(1) Original data creation
- Script: harfbuzz_and_crop.rb
- Output data: data
- "Friend," "affect," "work," and "power" glyphs are rasterized for each weight of Kozuka Gothic.
- Crop with ImageMagick.
- Draw them in white and the background in black because applying skeletonizing them and FFT later.
(2) Skeletonization
- Script: skeletonization.sh + skeletonization.py
- Output data: skeletonization
Executed by OpenCV API. The threshold is appropriate. The heavier the weight is, the worse the quality is. There seems to be no universal threshold.

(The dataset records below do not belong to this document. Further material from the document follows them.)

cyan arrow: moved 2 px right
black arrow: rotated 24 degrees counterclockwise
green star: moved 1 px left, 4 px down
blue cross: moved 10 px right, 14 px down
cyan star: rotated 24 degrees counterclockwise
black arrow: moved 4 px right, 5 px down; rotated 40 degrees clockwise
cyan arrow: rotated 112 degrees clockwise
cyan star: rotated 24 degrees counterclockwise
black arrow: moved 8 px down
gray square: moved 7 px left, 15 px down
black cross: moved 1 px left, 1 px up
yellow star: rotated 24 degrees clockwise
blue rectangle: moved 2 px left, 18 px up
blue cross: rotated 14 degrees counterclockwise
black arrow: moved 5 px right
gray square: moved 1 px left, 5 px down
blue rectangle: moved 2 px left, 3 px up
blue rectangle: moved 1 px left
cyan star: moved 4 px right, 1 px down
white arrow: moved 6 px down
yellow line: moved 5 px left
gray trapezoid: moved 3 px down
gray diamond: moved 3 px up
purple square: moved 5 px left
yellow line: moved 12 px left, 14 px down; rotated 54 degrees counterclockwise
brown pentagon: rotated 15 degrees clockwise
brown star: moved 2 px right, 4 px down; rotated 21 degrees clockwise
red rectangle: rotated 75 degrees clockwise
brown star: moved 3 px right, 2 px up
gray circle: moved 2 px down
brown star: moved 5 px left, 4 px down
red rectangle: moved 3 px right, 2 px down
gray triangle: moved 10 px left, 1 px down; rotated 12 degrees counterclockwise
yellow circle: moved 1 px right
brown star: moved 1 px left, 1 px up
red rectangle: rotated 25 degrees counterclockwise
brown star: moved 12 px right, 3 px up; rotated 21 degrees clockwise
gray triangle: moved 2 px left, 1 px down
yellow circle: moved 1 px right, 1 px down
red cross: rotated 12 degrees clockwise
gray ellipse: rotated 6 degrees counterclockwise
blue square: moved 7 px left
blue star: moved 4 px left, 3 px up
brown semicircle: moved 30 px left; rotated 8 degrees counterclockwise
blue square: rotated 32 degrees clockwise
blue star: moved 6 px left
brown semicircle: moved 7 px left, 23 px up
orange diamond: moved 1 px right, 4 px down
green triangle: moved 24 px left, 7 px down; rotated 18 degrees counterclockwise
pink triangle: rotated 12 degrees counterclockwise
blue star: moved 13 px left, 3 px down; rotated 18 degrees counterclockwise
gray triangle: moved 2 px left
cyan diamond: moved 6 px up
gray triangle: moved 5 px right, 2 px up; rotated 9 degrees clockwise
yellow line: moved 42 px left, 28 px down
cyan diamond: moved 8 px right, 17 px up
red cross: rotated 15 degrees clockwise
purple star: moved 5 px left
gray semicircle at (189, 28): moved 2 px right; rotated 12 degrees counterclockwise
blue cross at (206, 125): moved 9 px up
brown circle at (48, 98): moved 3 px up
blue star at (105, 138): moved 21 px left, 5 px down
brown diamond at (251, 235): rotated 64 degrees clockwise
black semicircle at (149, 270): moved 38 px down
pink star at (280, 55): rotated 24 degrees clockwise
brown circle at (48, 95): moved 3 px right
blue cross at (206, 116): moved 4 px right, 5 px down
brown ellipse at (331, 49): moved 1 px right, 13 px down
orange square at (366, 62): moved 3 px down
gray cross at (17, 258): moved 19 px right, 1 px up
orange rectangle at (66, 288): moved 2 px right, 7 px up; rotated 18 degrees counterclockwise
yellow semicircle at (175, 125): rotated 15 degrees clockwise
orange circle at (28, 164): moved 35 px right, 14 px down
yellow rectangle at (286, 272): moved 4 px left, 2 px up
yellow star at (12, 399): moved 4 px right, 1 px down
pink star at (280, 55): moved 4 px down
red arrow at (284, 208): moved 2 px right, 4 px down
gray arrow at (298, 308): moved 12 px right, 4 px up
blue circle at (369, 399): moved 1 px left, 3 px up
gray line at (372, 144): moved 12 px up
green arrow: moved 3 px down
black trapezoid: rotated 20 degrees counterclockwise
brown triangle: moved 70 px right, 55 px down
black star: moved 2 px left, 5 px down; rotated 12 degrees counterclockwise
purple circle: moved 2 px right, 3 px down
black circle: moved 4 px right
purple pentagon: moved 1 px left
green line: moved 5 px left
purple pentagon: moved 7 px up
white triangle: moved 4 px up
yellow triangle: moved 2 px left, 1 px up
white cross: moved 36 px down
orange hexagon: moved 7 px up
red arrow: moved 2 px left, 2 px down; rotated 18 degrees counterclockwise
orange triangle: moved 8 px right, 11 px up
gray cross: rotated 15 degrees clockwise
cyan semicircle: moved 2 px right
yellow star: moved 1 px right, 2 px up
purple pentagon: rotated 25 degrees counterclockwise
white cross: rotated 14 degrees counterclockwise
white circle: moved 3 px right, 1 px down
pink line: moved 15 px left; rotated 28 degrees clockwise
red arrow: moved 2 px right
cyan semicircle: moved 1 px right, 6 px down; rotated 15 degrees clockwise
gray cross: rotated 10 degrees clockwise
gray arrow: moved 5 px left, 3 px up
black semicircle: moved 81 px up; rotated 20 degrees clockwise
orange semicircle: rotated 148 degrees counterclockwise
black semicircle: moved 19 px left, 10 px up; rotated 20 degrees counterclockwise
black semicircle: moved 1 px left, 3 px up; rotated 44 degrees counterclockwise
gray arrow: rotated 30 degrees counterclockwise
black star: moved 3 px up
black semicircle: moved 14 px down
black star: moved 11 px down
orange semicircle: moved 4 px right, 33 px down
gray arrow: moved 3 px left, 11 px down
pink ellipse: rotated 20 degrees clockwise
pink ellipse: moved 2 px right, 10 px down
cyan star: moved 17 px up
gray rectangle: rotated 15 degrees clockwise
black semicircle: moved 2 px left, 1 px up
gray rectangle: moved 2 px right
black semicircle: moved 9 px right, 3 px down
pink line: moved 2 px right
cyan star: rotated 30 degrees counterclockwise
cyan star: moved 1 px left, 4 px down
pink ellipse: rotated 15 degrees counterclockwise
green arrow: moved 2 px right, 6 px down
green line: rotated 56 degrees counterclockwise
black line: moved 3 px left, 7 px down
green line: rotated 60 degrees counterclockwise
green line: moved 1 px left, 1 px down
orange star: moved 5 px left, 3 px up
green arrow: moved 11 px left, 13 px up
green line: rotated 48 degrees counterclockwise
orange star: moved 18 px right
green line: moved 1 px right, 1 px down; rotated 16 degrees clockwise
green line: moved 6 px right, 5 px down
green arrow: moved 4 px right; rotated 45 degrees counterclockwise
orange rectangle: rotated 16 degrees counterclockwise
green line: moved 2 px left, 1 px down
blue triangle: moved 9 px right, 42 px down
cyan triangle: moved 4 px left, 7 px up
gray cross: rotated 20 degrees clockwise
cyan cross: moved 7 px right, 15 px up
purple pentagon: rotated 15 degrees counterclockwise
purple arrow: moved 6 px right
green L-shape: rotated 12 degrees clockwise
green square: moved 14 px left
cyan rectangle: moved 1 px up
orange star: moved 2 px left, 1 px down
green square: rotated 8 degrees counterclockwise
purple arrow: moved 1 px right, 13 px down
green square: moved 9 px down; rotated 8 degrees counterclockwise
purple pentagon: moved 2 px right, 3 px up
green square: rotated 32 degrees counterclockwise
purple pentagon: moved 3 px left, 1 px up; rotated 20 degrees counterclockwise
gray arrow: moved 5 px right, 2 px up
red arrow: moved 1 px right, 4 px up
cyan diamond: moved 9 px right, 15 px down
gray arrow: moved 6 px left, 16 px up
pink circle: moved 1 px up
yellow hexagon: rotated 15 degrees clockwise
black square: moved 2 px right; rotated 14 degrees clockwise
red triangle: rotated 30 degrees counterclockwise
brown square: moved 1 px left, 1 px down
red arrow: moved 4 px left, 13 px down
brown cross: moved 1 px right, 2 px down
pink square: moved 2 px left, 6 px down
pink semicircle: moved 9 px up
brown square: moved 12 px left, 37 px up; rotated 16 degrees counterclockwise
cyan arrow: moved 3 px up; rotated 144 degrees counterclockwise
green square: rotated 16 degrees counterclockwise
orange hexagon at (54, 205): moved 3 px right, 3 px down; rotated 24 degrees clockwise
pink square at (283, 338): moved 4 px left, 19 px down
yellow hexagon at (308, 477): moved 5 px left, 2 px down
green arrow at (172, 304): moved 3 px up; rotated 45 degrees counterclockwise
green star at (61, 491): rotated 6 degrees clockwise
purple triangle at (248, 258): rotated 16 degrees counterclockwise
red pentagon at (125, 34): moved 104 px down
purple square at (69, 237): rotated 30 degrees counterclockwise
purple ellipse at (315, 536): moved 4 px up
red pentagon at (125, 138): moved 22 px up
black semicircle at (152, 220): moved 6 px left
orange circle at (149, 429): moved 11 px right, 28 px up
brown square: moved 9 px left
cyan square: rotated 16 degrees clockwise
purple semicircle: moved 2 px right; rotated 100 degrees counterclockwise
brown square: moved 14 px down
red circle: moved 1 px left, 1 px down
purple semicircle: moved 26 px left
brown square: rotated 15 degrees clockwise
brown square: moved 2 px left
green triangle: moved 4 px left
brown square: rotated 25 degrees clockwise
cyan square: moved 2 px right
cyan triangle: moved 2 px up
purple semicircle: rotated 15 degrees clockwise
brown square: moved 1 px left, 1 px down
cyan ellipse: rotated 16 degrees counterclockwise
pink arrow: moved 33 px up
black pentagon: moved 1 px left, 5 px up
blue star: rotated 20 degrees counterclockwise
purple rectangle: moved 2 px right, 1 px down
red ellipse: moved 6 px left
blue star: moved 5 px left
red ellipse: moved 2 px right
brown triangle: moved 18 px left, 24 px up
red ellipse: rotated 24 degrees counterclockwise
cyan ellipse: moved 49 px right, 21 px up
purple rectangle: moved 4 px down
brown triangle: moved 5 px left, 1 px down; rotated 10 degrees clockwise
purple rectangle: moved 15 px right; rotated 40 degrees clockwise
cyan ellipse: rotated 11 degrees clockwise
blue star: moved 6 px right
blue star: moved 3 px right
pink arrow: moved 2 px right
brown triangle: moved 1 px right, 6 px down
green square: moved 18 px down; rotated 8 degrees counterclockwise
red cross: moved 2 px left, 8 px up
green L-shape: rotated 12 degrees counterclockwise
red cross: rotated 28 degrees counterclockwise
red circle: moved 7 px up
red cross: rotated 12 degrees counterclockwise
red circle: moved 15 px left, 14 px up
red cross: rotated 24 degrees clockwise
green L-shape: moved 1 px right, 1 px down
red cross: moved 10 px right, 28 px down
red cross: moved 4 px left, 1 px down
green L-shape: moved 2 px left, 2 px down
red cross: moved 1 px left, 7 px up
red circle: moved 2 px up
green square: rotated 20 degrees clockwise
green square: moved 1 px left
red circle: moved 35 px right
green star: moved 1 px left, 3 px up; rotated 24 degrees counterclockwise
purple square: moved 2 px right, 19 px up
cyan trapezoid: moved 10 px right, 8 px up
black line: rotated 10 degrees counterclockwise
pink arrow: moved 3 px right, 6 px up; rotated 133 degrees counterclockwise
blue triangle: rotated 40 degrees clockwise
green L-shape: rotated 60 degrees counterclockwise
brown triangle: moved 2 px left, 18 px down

(3) Magnitude spectrum calculation by fast Fourier transform
- Script: fft_and_magnitude_spectrum.py
- Output data: fft
Magnitude spectrum Absolute value of coefficient of frequency decomposition by Fourier transform.
Power spectrum Squared value of the magnitude spectrum.
(4) Character recognition by OCR (Tesseract)
- Script: harfbuzz_and_crop_for_tess.rb, tesseract_test.rb, check_tess_result.rb
- Output data: data4tess
(4-1) Original data creation harfbuzz_and_crop_for_tess.rb
(4-2) Recognition tesseract_test.rb
(4-3) Result evaluation check_tess_result.rb
- Clustering with machine learning (unsupervised).